Valentine’s Day can be shitty for queer couples

Valentine’s Day tends to garner a reaction like no other holiday. Whether it’s excitement about the opportunity to remind your significant other how much they mean to you, or feelings of loneliness and anger, everyone has an opinion.


As Valentine’s Day falls into the category of “holidays you still have to go to school for,” its history isn’t exactly common knowledge. The holiday’s origins are blurry, but a 2011 article from NPR offers one possible account: At the feast of Lupercalia, Roman men would kill a goat and a dog, then proceed to hit women with the dead animals’ hides, which “they believed would make [the women] fertile.” While this tradition has thankfully not withstood the test of time, it highlights a rather dark aspect of a holiday that is today generally considered innocuous at best and materialistic at worst.


Valentine’s Day has obviously deviated from its origins, but the hard fact is it hasn’t evolved to be completely inclusive in practice. Hanging over the holiday is a heteronormative pall which encourages public displays of affection, cheesy gifts and dinner dates. These activities often exclude LGBTQ+ couples in subtle and insidious ways.


Walking down the card aisle at a CVS around Valentine’s Day can be an exhausting affair for queer people looking to celebrate the day with their significant other. A majority of the cards are saturated with inherently heterosexual language. Rarely will there be a card that contains rhetoric pertinent to queer couples. This forces the customer to either choose a card that is general enough to get the point across, or to simply skip the Hallmark stuff entirely. 


Another extremely popular way to celebrate Valentine’s Day is to go out for a romantic and often expensive dinner date. Restaurants will typically capitalize on this tradition by advertising Valentine’s Day specialsmaybe by offering a small discount or a free dessert for couples. But, the concept of romantic dinner dates is somewhat inaccessible to queer couples. While the general public’s perception of the LGBTQ+ community isn’t as hostile as it once was, the awkward scenario of being called friends or siblings by a server who made the wrong assumption is enough to discourage a couple from going out. 

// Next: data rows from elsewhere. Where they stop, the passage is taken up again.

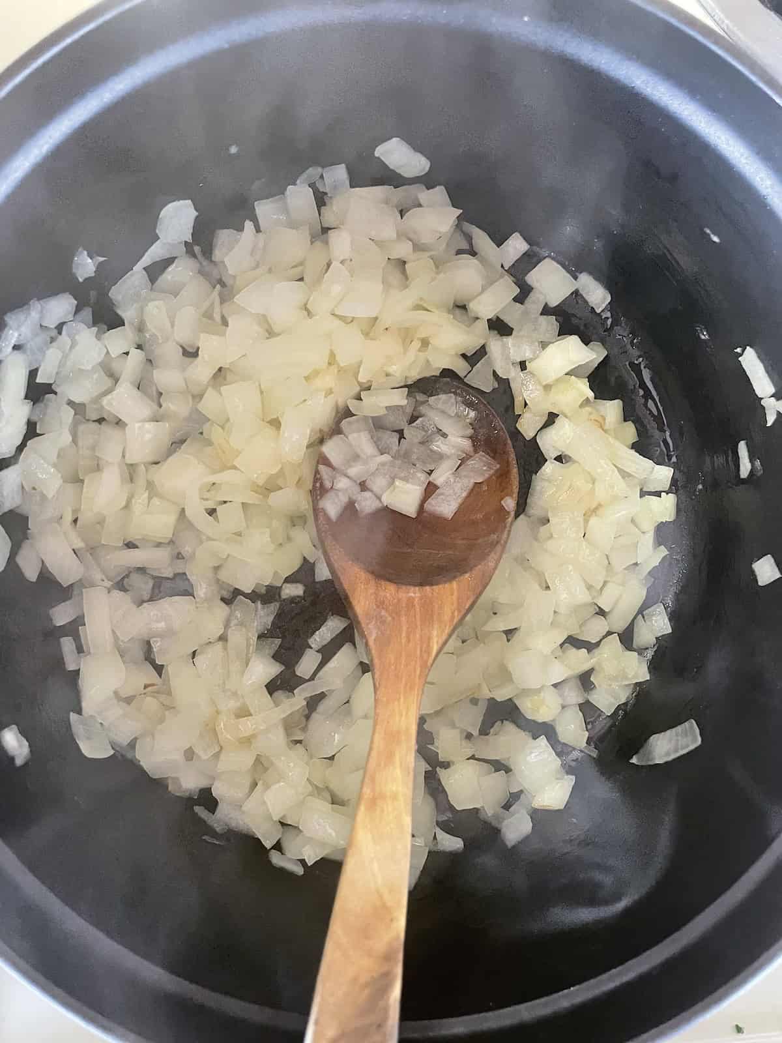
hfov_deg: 53.1
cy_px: 522
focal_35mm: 26
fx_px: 783
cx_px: 391
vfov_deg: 67.3
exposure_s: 1/30
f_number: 1.6
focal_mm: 4.2
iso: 640
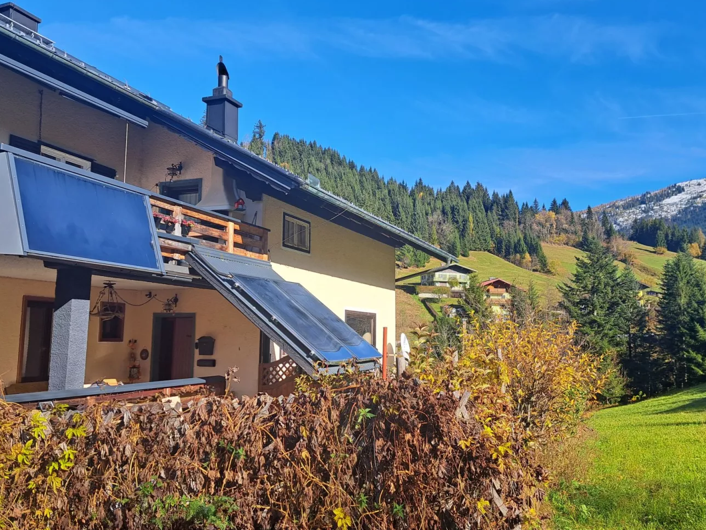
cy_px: 263
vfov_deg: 46.8
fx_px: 612
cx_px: 362
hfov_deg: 60.0
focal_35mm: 30
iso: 50
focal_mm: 5.23
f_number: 1.8
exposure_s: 1/690
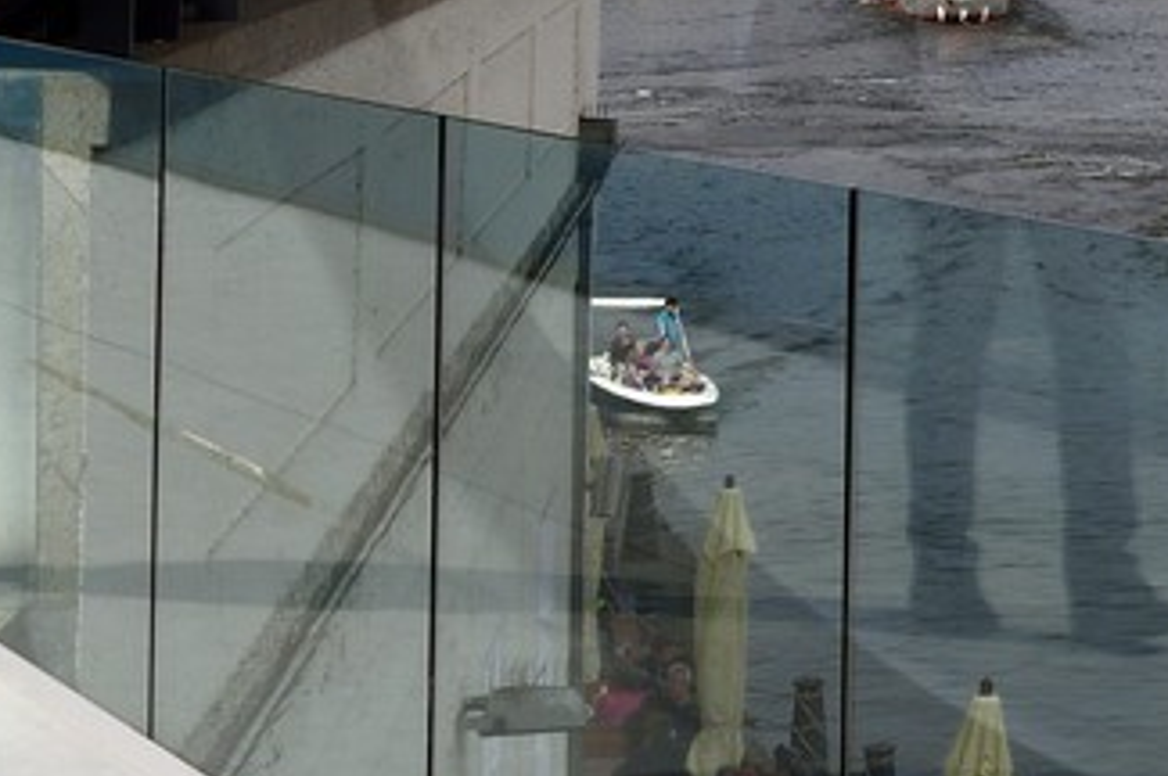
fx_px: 3825
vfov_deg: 11.1
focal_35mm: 118
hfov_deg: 16.2
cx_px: 1617
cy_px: -435
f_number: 14
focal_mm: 24
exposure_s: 1/250
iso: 200
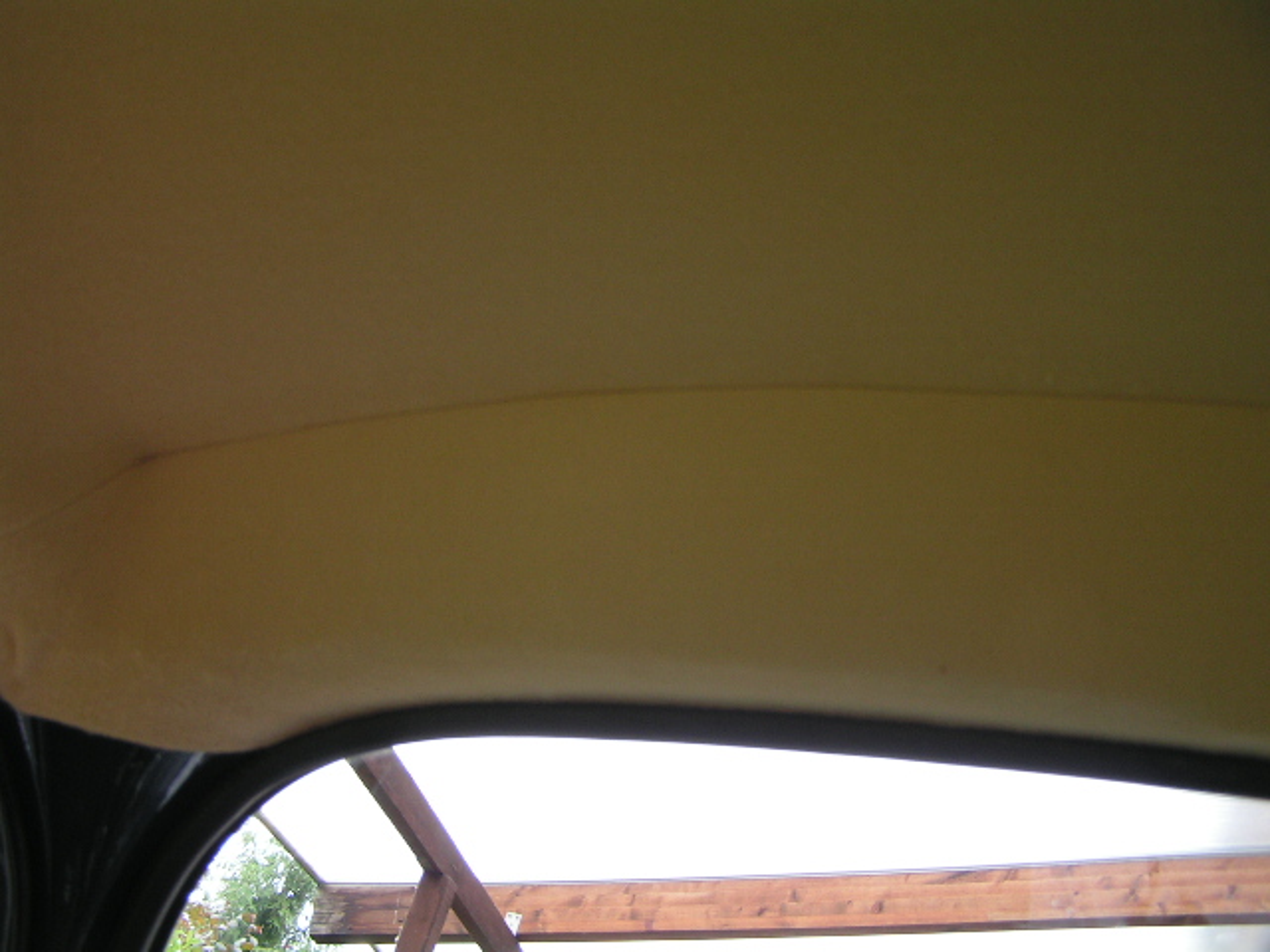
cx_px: 635
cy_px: 476
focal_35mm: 38
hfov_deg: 49.0
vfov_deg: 37.7
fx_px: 1394
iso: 50
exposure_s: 1/60
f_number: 2.8
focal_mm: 6.3
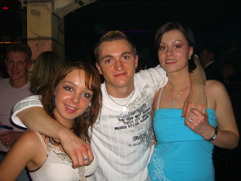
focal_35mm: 38
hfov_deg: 49.0
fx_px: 265
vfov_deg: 37.7
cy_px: 90
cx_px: 120
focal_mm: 7.9
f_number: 2.8
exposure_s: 1/60
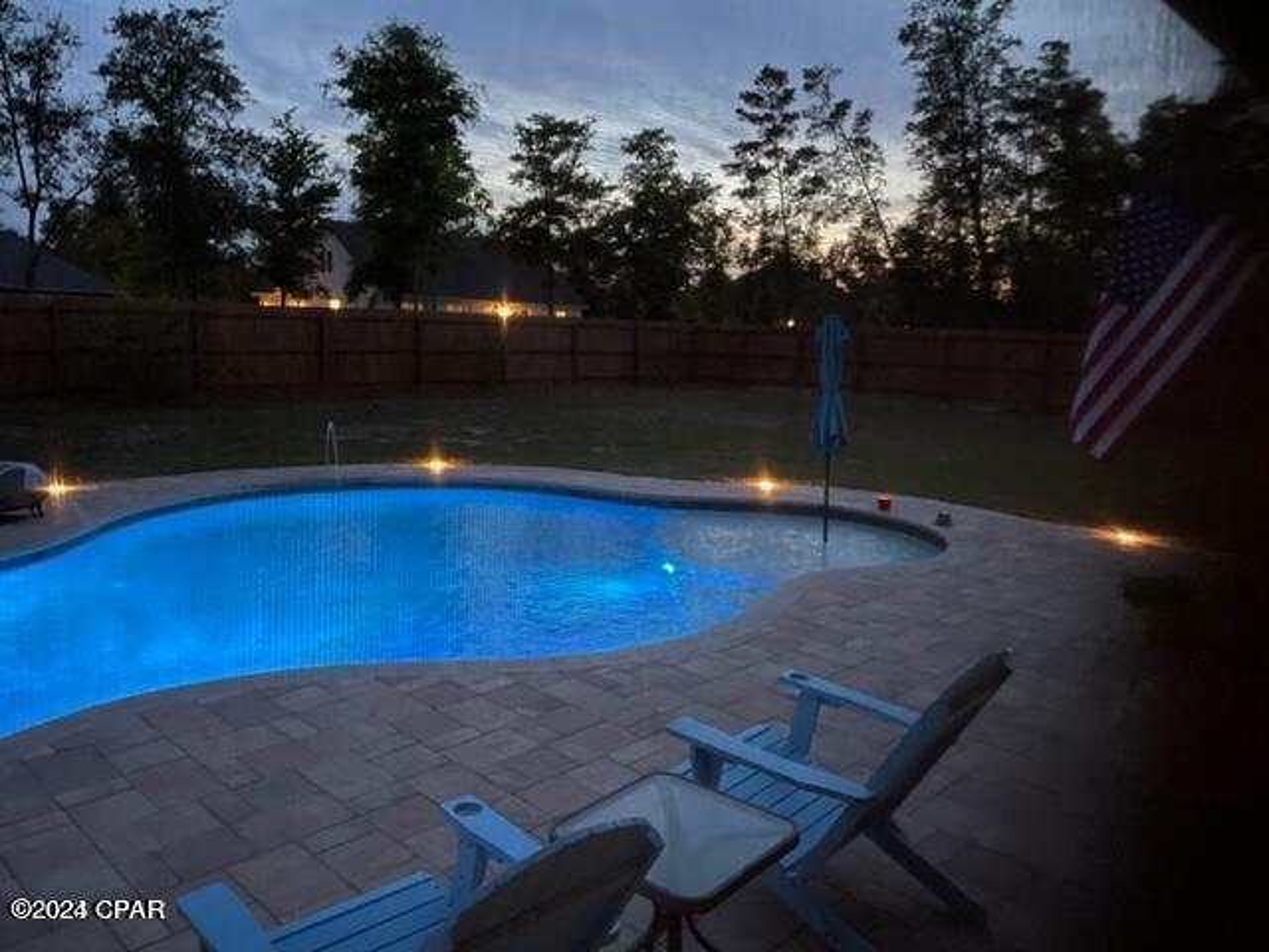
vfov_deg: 53.1
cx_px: 634
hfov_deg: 67.3
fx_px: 953
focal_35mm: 26
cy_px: 476
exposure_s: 1/7
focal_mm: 4.2
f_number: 1.6
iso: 800
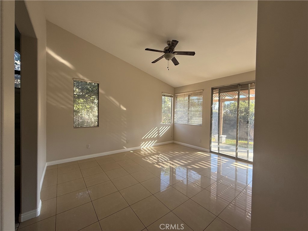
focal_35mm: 14
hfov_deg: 102.1
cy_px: 116
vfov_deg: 85.7
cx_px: 154
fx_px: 125
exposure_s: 1/112
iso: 50
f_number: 2.2
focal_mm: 2.22
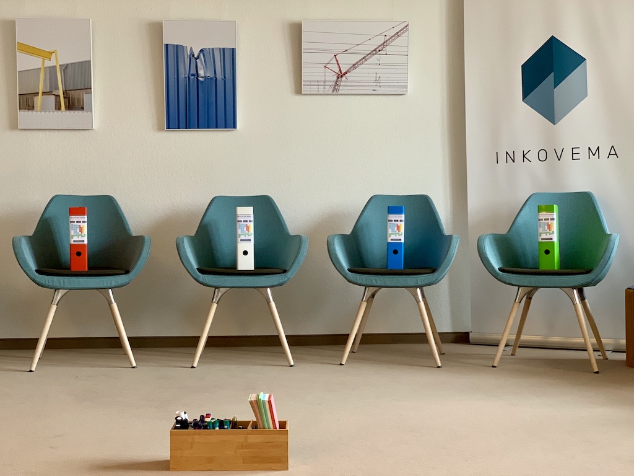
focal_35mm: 52
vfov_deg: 28.0
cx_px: 317
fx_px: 952
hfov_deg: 36.8
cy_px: 238
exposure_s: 1/49
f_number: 2.4
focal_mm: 6
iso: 200
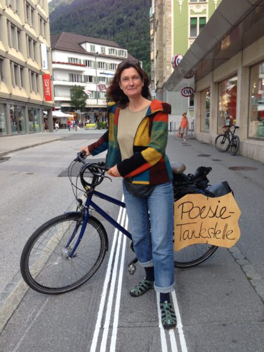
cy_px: 176
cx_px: 132
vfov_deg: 55.4
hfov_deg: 42.9
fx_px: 336
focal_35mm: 33
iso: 50
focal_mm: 4.12
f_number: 2.4
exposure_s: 1/229
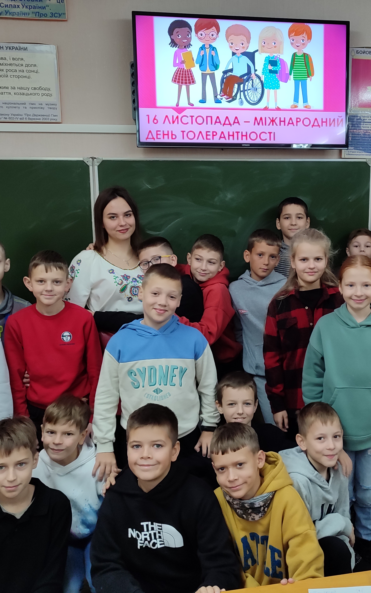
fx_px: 582
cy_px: 300
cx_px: 262
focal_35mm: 36
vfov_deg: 54.0
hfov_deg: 34.8
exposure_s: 1/50
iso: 220
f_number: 1.89
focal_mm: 5.95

That might only be the first hurdle in a series, however; public displays of affection between queer couples can be met by judgmental stares and silently disgusted expressions. Not only that, but in many parts of the world, it is still dangerous to be openly queer. In fact, an NBC News report from 2019 stated almost 19% of hate crimes committed are motivated by anti-LGBTQ+ ideologies.


These Valentine’s Day traditions exclude queer couples, but that fact doesn’t stop straight couples from taking advantage of the day. As a result, LGBTQ+ people may feel animosity toward the holiday due to double standards. Straight couples can go on dinner dates and be unafraid to make out in public every day of the year. Valentine’s Day, for many, can be an unwelcome reminder of the hardships queer people face in today’s society. As the world progresses and becomes more accepting, LGBTQ+ people continue to fight for a seat at the table. 


Valentine’s Day supposedly began as a barbaric—and frankly delusional—way to celebrate fertility and good health in ancient Rome, and has since evolved into a so-called Hallmark holiday that mostly encourages straight couples to celebrate their straight love. On the surface, exclusionary cards from the supermarket and the awkward moment of telling the Olive Garden server that your date isn’t your sister so that you can get the Valentine’s Day couple discount may only seem like minor inconveniences. In reality, these moments demonstrate the deep-seated heteronormativity that continues to permeate our superficial, fundamentally conservative culture. Maybe it’s time for Valentine’s Day to evolve again.